Cricially, because the system collects and stores the data permanently, examinations can take place at any given time and in the absence of hospital staff. Pneumo.Vest also indicates the status of the lungs over a period of time, for example over the previous 24 hours.

“Pneumo.Vest is not looking to make the stethoscope redundant and does not replace the skills of experienced pneumologists,” explains Ralf Schallert, project manager at Fraunhofer IKTS. “However, auscultation – the action of listening to sounds from the heart, lungs, or other organs, typically with a stethoscope, as a part of medical diagnosis – or even CT scans of the lungs only ever present a snapshot at the time of the examination. Our technology provides added value because it allows for the lungs to be monitored continuously in the same way as a long-term ECG, even if the patient is not attached to machines in the ICU but has instead been admitted to the general ward,”

Machine learning algorithms

Alongside the acoustic sensors, the software is at the core of the vest and is responsible for storing, depicting and analyzing the data. It can be used by the doctor to view the acoustic events in specific individual areas of the lungs on the display. The use of algorithms in digital signal processing enables a targeted evaluation of acoustic signals.
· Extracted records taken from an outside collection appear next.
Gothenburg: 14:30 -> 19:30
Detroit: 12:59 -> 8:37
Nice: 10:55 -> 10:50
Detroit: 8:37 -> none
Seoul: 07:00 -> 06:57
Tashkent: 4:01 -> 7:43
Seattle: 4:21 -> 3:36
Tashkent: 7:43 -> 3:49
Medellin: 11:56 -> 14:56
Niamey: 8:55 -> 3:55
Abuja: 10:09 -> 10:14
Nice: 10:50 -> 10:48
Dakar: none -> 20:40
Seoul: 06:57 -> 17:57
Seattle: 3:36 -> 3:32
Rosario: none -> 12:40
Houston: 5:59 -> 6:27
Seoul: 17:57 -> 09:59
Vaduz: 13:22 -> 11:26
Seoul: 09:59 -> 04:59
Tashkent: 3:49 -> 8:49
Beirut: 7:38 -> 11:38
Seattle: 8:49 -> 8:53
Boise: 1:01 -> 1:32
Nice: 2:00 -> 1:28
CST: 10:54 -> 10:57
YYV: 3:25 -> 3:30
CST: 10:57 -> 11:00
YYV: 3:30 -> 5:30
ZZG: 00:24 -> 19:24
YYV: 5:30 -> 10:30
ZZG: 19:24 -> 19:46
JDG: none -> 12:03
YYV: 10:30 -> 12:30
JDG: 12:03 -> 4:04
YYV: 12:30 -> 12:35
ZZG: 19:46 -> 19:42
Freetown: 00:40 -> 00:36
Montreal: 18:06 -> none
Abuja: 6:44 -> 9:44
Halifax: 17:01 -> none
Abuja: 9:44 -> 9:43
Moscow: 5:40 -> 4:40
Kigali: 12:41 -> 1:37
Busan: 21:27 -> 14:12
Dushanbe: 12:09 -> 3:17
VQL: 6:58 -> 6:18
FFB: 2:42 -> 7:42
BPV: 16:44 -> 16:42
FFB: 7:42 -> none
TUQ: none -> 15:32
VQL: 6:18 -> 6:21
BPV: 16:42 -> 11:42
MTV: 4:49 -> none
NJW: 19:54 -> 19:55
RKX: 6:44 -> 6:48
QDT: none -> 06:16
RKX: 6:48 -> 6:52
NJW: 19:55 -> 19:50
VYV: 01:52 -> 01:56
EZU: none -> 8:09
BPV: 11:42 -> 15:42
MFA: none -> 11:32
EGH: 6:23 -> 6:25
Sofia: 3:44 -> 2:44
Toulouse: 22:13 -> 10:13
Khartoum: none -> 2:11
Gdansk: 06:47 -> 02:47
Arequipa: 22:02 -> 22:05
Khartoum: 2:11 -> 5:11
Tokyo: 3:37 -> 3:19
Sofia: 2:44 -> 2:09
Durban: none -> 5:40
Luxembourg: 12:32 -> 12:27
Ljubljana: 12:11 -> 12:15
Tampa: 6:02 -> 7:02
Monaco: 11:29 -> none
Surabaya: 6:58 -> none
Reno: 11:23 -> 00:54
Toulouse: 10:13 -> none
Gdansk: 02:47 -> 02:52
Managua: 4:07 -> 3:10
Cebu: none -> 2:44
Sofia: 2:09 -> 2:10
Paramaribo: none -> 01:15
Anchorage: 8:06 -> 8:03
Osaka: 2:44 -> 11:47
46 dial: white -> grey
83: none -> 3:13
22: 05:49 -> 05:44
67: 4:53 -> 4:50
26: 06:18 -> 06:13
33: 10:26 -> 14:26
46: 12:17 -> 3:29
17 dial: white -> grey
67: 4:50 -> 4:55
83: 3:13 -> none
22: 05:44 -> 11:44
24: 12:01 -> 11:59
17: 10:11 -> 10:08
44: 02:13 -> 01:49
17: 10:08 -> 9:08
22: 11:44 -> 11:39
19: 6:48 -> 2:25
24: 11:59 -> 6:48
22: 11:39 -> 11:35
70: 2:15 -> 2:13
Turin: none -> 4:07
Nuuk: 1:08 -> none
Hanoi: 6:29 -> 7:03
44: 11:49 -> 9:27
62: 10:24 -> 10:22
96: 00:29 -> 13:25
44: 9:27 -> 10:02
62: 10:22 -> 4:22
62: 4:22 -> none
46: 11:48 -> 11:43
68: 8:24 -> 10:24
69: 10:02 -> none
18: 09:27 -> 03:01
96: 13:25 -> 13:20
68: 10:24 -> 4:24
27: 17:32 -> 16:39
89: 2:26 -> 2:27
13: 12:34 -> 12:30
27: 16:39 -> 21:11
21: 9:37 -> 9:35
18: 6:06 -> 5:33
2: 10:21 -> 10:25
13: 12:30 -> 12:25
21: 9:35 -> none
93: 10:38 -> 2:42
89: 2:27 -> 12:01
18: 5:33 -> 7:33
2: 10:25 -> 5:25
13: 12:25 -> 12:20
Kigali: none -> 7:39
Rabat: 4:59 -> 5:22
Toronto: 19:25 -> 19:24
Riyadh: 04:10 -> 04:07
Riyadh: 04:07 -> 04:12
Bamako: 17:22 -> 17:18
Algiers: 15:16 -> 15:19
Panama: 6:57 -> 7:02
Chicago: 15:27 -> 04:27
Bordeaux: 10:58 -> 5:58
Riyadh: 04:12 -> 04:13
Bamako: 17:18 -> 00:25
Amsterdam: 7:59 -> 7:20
This means it is possible, for example, to filter out heartbeats or to amplify characteristic frequency ranges, making lung sounds, such as rustling or wheezing, much easier to hear.

On top of this, the researchers at Fraunhofer IKTS are developing machine learning algorithms. In the future, these will be able to structure and classify complex ambient noises in the thorax before the pneumologist carries out a final assessment and diagnosis. 

Patients can also benefit from the digital sensor alternative. When wearing the vest, they can recover without requiring constant observation from medical staff. They can transfer to the general ward and possibly even be sent home and move about more or less freely. Despite this, the lungs are monitored continuously, and any sudden deterioration can be reported to medical personnel straight away.

The first tests with staff at the University Clinic for Anesthesiology and Intensive Therapy at the University of Magdeburg have shown that the concept is successful in practice.

“The feedback from doctors was overwhelmingly positive. The combination of acoustic sensors, visualization and machine learning algorithms will be able to reliably distinguish a range of different lung sounds,” says Schallert.

The technology was initially designed for respiratory patients, but it also works well for people in care facilities and for use in sleep laboratories. It can also be used to train young doctors in auscultation.